He is emotionally invested in his toys, though. And, so, it's a perfect scenario, IMO, for natural consequences to bring the lesson home without me having to nag or be the bad guy.

That's as far as I can get right now. I'm exhausted. Will come back later with some more thoughts.


----------



## oceanbaby (Nov 19, 2001)

Quote:

"I'm concerned that you might throw the applesauce on the floor again, so I'm just going to hold onto it until we can sit together. I really don't feel like cleaning up an applesauce mess."
Yeah, that's kind of how our discussion goes too. In many of my postings here I'm under the time pressure of the baby starting to squirm so I don't get to articulate my thoughts how I'd like to. I can type quickly though!

And you're right, sometimes I feel like I'm punishing him, and I do a lot of soul searching to make sure that I am really staying with the boundaries of being respectful and teaching proper behavior rather than reacting due to my own hangups, you know?

And just to complicate matters further, I think the child's personality plays a part in how GD 'looks' in any particular household. Some children respond to being held while they tantrum - my ds HATES to be touched while he is really upset. He often asks us to not even speak to or look at him. (And ironically, I'm kind of the same way when really pissed off or upset about something, so I can understand.) So for the books on the floor, we tried different scenarios, but he is kind of an all or nothing kid, so the pick up or it goes away has worked. And he really seems to understand it. But I can definitely see how it may not really be someone else's cup of tea. I have a friend who takes the concept of GD further than I am comfortable with, but it works for her child, who is much more 'emotional' than my son is.

And getting back to the OP, that's why I said that it might make a lot more sense to her once her child is here. His personality dictates so much of how I interact.


----------



## WithHannahsHeart (Apr 22, 2003)

Quote:


Originally Posted by *famousmockngbrd*
OK, I'll take a stab at it, lol.

What GD means to me is that we work together as a family, we respect each other, we cooperate. I try to see my child's point of view and accomodate his preferences. This does not mean he runs wild and everybody else bends to his whim. That would be disrespectful to the other members of the family. But it's not "my way or the highway", either. We work to find solutions that are acceptable to everybody.
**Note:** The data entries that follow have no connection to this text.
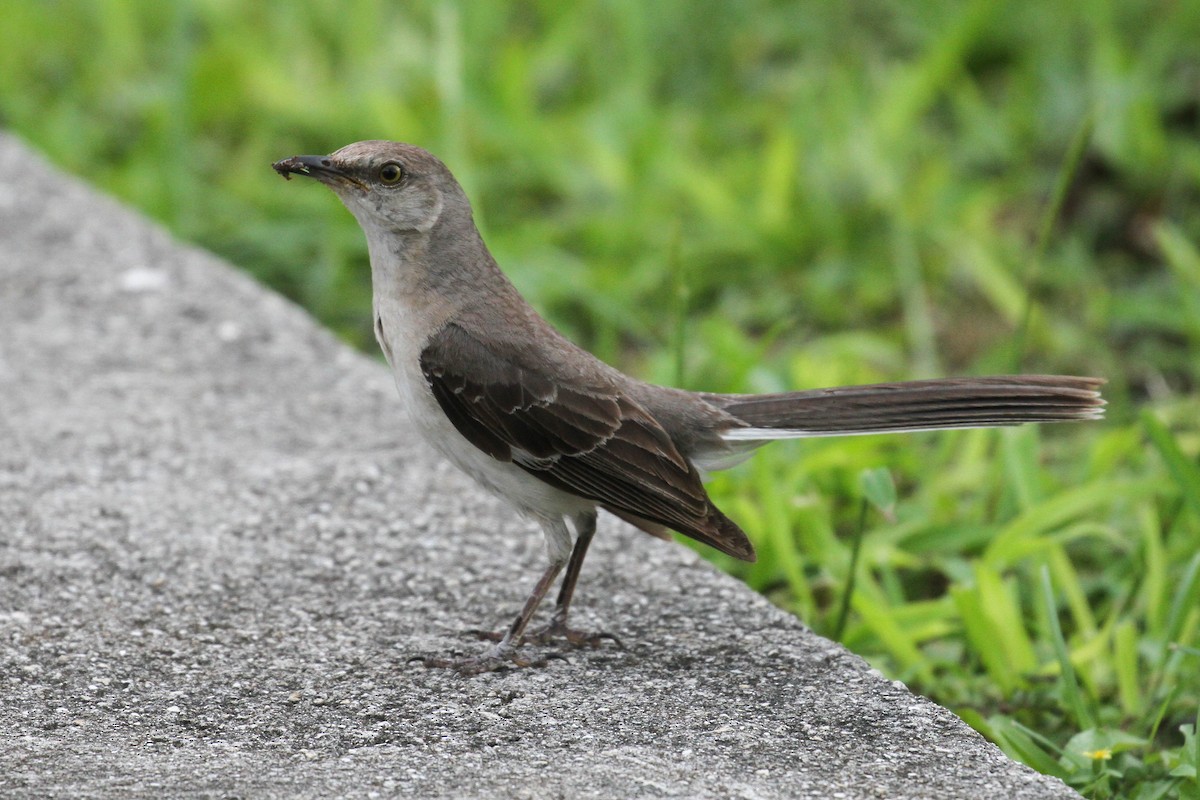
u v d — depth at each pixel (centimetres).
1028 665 916
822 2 1850
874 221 1524
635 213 1509
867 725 754
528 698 779
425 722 751
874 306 1455
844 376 1250
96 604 852
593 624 862
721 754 722
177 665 798
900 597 1013
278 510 966
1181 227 1512
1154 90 1616
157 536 926
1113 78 1572
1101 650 935
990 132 1612
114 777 674
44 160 1528
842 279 1458
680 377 1113
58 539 916
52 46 1847
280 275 1505
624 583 909
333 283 1459
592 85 1742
The key thing behind GD, to me, is raising children to be critical thinkers. I don't think this can be done if they are conditioned to blindly obey me as an authority figure. I am in charge, it is true. I do have the final say. But I try to gently guide him in the direction I want him to go, not rigidly force him to adhere to the path I set out for him.

I try to allow him to explore, to experience the natural consequences of his actions. IMO this helps him to learn about the world. For instance, if he dumps out the cat's water on the floor, I don't put him in time out, I give him a rag and we clean up the mess. Later on, if he breaks a neighbor's window, he will have to find a way to fix the situation for the neighbor, i.e. mowing lawns to raise money to pay for the new one, giving up a Saturday to help replace it, etc. He wouldn't be grounded. The problem with taking away toys, etc. for bad behavior is that the consequence doesn't naturally follow from the action. It doesn't really teach anything except that Mommy doesn't like it when I do X. The reality of the situation, hurt feelings, damaged property, etc. often is overlooked, and all the child gets is a feeling of resentment at having been caught and punished.
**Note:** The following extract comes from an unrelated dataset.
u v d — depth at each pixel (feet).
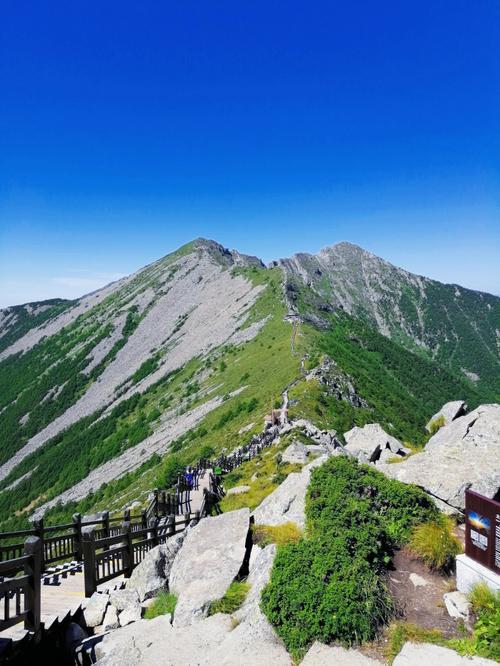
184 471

Anyway. That's my take on it, the abridged version anyway. I hope other people weigh in, my DS is only 2 and I have a lon way to go on my disciplinary journey.

Oh, well put! Very much how we do things and how we think, too







. We find that negotiation has been a very positive aspect of our parenting, and that our child blossoms and is such a nice little person (mostly







) because we allow her to make choices and listen to her.


----------



## moma justice (Aug 16, 2003)

It means when you are in the physical presence of your child, you are really tuned in to them and you can talk *on their level*. You're not zoning out on the bills that need to get paid, you're not half-heartedly wading through your day waiting for bedtime. You are there and happy to be there, interacting with your child.

)[/QUOTE]

i totally agree prevention has been my game so far and it works...
but it is so hard
SOOOOOOOOOOOOOOOOOOo hard
how do you cook 3 meals form scratch, have a garden, be an active participant in your church and/or community,
do cloth diapers, do all the cleaning, have a husabnd.... and still stay so tuned in...like that?
and not feel like you are stretched SOOOOOOOOOOOOOOo thin that you are not any thing "you" anymore?


----------



## mwherbs (Oct 24, 2004)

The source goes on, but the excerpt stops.